Botetourt wind project hits resistance

Published May 31, 2021 by Beth JoJack

A proposed wind energy project in Botetourt County would generate power for more than 20,000 residences. Photo rendering by Apex Clean Energy Inc.
A proposed wind energy project in Botetourt County would generate power for more than 20,000 residences. Photo rendering by Apex Clean Energy Inc.

Apex Clean Energy Inc. continues working toward a day when wind turbines standing atop Botetourt County’s North Mountain might generate enough energy to power up to 21,000 homes each year.

Dubbed Rocky Forge Wind, the proposed wind farm north of Eagle Rock would be Virginia’s first onshore wind project in operation. However, some residents have filed a lawsuit in hopes of quashing it.

County and state officials have been discussing the wind energy project for six years with Charlottesville-based Apex, which constructs, owns and operates wind and solar power facilities across the nation.
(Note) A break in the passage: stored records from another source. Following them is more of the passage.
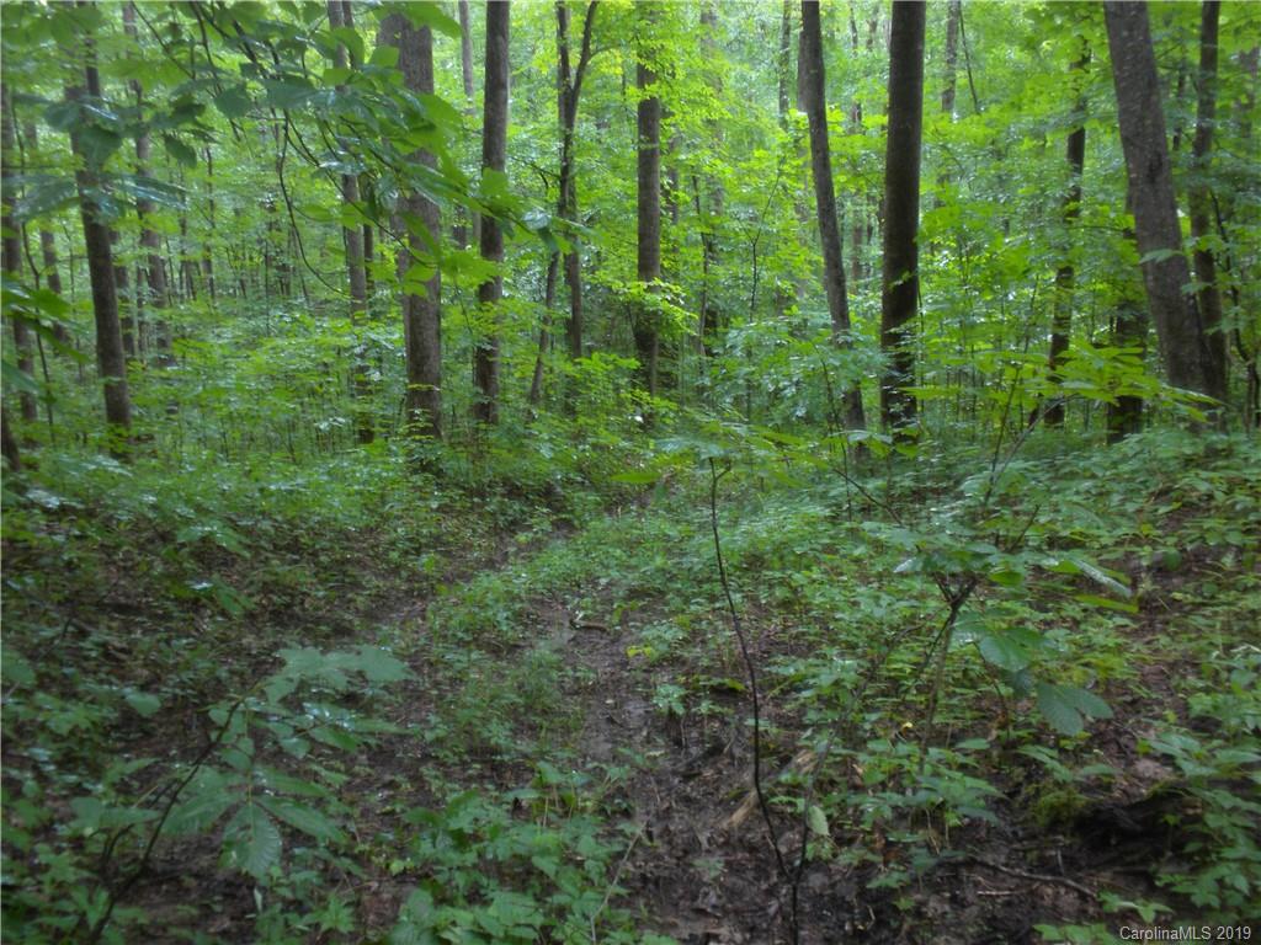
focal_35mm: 37
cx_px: 630
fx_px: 1348
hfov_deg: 50.1
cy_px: 472
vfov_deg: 38.7
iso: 64
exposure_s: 1/4.9
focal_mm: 6.6
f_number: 3.5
In 2019, Gov. Ralph Northam announced the state government had entered into an agreement to purchase Rocky Forge Wind’s approximately 75-megawatt output — a move designed to help the state meet its goal of obtaining at least 30% of the electricity required for state agencies from renewable sources by 2022.

Limited tree clearing on the property began in mid-March “and marked the commencement of construction for Rocky Forge Wind,” Apex spokeswoman Natasha Montague says. Apex plans to erect 14 turbines, each standing 612 feet high and generating up to 5.5 megawatts apiece. The company expects the wind project to be operational in fall 2022.

However, a grassroots group called Virginians for Responsible Energy and 13 residents of Botetourt and Rockbridge counties filed a December 2020 lawsuit in Botetourt Circuit Court alleging that Rocky Forge Wind’s application to the state Department of Environmental Quality, approved last year, was “woefully incomplete” and that state reviewers rushed to approve the application even though it contained “old and irrelevant documents.”

A hearing on the matter is scheduled for Aug. 20. Jeff Scott, a member of Virginians for Responsible Energy and one of the suit’s plaintiffs, lives on about 30 acres of wilderness in Rockbridge and is concerned about the project’s impact on wildlife. “I’m not opposed to renewable energy,” he says. “I’m opposed to renewable energy that is not situated appropriately.”

In a response filed in court, attorneys representing Rocky Forge Wind charged that the lawsuit was an “opportunistic, last-ditch effort to stymie the project.”

Dan Crawford, chair of the Sierra Club’s Roanoke Group and chair of onshore wind promotion for the Virginia Chapter of the Sierra Club, believes the lawsuit, in the end, will amount only to a speed bump.

“They’ll clear the legal hassle and start construction,” Crawford predicts.